One solution could be to extract knowledge from English text, and a number of works have attempted to do so.
Unfortunately, extraction of logical facts from unrestricted natural language is still too inaccurate to be used for reasoning.
Recent CNL-based approaches, such as the Knowledge Authoring Logic Machine (KALM), have shown to have very high accuracy compared to others.
- Score: 0.0
- License: http://creativecommons.org/licenses/by/4.0/
- Abstract: Knowledge representation and reasoning (KRR) systems represent knowledge as
collections of facts and rules. Like databases, KRR systems contain information
about domains of human activities like industrial enterprises, science, and
business. KRRs can represent complex concepts and relations, and they can query
and manipulate information in sophisticated ways.
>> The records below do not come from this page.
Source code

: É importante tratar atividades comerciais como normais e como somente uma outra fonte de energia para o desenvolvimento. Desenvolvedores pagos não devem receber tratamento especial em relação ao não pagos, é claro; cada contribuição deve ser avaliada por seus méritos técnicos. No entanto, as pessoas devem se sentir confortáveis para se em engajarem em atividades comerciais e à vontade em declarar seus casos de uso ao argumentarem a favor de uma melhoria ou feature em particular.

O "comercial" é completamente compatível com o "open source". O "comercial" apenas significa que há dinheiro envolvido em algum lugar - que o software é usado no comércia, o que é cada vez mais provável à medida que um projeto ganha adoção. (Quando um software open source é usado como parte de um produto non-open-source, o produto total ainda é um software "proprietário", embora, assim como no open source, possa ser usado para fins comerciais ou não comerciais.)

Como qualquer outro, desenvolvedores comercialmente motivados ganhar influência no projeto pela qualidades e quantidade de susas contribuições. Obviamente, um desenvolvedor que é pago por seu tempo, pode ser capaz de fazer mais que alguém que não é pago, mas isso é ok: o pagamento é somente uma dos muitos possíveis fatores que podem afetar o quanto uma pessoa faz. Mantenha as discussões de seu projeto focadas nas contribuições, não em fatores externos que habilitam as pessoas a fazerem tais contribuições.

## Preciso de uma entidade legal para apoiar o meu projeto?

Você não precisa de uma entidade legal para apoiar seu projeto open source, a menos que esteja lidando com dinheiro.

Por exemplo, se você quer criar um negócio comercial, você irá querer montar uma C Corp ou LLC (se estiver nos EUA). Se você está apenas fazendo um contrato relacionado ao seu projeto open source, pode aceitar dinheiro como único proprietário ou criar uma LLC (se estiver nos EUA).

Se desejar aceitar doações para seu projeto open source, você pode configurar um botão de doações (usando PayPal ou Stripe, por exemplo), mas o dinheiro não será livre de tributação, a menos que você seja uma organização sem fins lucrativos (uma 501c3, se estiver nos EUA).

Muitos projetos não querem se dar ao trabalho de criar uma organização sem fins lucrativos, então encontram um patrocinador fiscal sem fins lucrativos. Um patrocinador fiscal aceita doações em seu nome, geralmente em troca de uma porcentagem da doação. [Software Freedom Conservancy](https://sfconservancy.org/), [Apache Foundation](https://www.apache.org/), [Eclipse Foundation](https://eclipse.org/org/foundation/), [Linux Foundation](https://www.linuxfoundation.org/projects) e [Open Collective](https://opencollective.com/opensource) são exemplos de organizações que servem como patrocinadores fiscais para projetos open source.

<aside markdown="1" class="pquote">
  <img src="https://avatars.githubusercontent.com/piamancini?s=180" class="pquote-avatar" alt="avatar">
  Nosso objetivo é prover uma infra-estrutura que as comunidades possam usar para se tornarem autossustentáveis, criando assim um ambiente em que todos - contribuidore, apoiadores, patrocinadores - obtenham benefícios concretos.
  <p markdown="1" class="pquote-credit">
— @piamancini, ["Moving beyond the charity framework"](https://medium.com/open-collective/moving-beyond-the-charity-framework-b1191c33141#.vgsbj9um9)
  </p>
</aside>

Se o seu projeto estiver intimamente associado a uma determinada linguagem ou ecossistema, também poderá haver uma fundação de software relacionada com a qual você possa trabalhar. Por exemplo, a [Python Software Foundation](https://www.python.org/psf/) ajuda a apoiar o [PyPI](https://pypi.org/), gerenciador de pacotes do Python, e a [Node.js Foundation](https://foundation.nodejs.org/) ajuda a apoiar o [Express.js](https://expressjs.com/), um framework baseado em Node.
Unfortunately, the KRR
technology has been hindered by the fact that specifying the requisite
knowledge requires skills that most domain experts do not have, and
professional knowledge engineers are hard to find. One solution could be to
extract knowledge from English text, and a number of works have attempted to do
so (OpenSesame, Google's Sling, etc.). Unfortunately, at present, extraction of
logical facts from unrestricted natural language is still too inaccurate to be
used for reasoning, while restricting the grammar of the language (so-called
controlled natural language, or CNL) is hard for the users to learn and use.
Nevertheless, some recent CNL-based approaches, such as the Knowledge Authoring
Logic Machine (KALM), have shown to have very high accuracy compared to others,
and a natural question is to what extent the CNL restrictions can be lifted. In
this paper, we address this issue by transplanting the KALM framework to a
neural natural language parser, mStanza. Here we limit our attention to
authoring facts and queries and therefore our focus is what we call factual
English statements. Authoring other types of knowledge, such as rules, will be
considered in our followup work. As it turns out, neural network based parsers
have problems of their own and the mistakes they make range from part-of-speech
tagging to lemmatization to dependency errors. We present a number of
techniques for combating these problems and test the new system, KALMFL (i.e.,
KALM for factual language), on a number of benchmarks, which show KALMFL
achieves correctness in excess of 95%.